L’art. 2110 c.c. tutela la malattia del lavoratore prevedendo un periodo di conservazione del posto in cui vige per il datore di lavoro il divieto di licenziamento.
Tale periodo è meglio noto come periodo di comporto ed è regolato dalla legge e dai CCNL di settore.
Infatti se è pur vero che a malattia di per sé crea intralcio all’organizzazione e all’attività dell’imprenditore, si è stabilito che le tutele della salute del lavoratore siano prevalenti rispetto le esigenze della produzione.
Tuttavia, secondo l’orientamento del Tribunale di Milano (Trib. Milano 15/12/2015 n. 3426 e Trib. Milano 19/01/2015 n. 1341), avvalorato anche da un precedente della Cassazione (Cass. 18678/2014), le assenze del lavoratore, anche se incolpevoli e senza superare il periodo di comporto, possono legittimare il licenziamento per giustificato motivo oggettivo, qualora, per le modalità con cui si realizzano, sono tali da incidere negativamente sull’attività produttiva, sull’organizzazione del lavoro e sul regolare funzionamento dell’impresa.

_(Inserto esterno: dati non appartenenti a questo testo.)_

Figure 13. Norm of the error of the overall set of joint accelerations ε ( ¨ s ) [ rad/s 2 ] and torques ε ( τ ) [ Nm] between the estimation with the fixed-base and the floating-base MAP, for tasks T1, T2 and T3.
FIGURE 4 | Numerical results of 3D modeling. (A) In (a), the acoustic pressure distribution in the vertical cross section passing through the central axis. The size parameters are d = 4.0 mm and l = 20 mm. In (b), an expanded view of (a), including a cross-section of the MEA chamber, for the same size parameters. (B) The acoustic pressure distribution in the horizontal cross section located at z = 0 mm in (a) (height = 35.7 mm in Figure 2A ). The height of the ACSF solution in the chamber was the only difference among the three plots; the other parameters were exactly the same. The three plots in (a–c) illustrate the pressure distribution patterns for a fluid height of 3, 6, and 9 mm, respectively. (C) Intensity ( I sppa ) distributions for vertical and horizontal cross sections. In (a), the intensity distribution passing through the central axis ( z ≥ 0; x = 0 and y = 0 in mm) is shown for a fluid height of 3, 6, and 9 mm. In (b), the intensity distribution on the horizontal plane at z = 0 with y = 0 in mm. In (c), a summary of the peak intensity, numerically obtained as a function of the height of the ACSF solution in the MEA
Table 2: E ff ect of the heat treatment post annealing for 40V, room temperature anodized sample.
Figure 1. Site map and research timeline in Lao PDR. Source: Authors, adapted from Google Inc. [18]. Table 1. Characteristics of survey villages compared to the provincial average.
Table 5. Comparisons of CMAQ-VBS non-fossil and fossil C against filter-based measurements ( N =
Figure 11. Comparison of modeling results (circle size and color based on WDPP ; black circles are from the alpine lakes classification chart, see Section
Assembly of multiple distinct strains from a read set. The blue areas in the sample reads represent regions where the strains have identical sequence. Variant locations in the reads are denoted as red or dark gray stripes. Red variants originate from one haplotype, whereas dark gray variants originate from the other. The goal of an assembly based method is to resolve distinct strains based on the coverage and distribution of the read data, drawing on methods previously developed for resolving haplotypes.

Si tratta dell’ipotesi della cosiddetta ”eccessiva morbilità” che secondo il tradizionale orientamento non poteva dar luogo a licenziamento in quanto in questi casi doveva trovare applicazione unicamente l’art. 2110 c.c., con la conseguenza che il datore di lavoro non poteva recedere dal rapporto prima del superamento del periodo di comporto.
Ora invece sia la Suprema Corte che la giurisprudenza di merito ritiene possibile, in caso di eccessiva morbilità, irrogare il licenziamento anche prima del superamento del comporto, se le modalità con cui le assenze si verificano (assenze a macchia di leopardo, brevi e reiterate, spesso agganciate a giorni di riposo festività o comunicate all’ultimo momento) danno luogo ad una prestazione lavorativa non sufficientemente e proficuamente utilizzabile per la società, risultando la stessa inadeguata sotto il profilo produttivo e pregiudizievole per l’organizzazione aziendale.
Ricordo che il licenziamento per giustificato motivo oggettivo ex art. 3 L. 604/1966 può essere intimato per fatti relativi all’attività produttiva, all’organizzazione del lavoro e al regolare funzionamento di essa. Tali fatti possono riguardare, fra le varie ipotesi, anche fatti attinenti alla sfera del lavoratore purché rilevanti sul contesto aziendale.
L’art. 2110 c.c impone infatti al datore di lavoro un sacrificio ordinario per via della malattia. Ma nel caso di reiterate assenze, irregolari e a scacchiera, il sacrificio organizzativo imposto al datore di lavoro sarebbe eccezionale e straordinario, per cui le assenze così nocive non ricadrebbero nella finalità di protezione prevista dall’art. 2110 c.c..
In questi casi il lavoratore è licenziabile anche quando non abbia superato il periodo di comporto.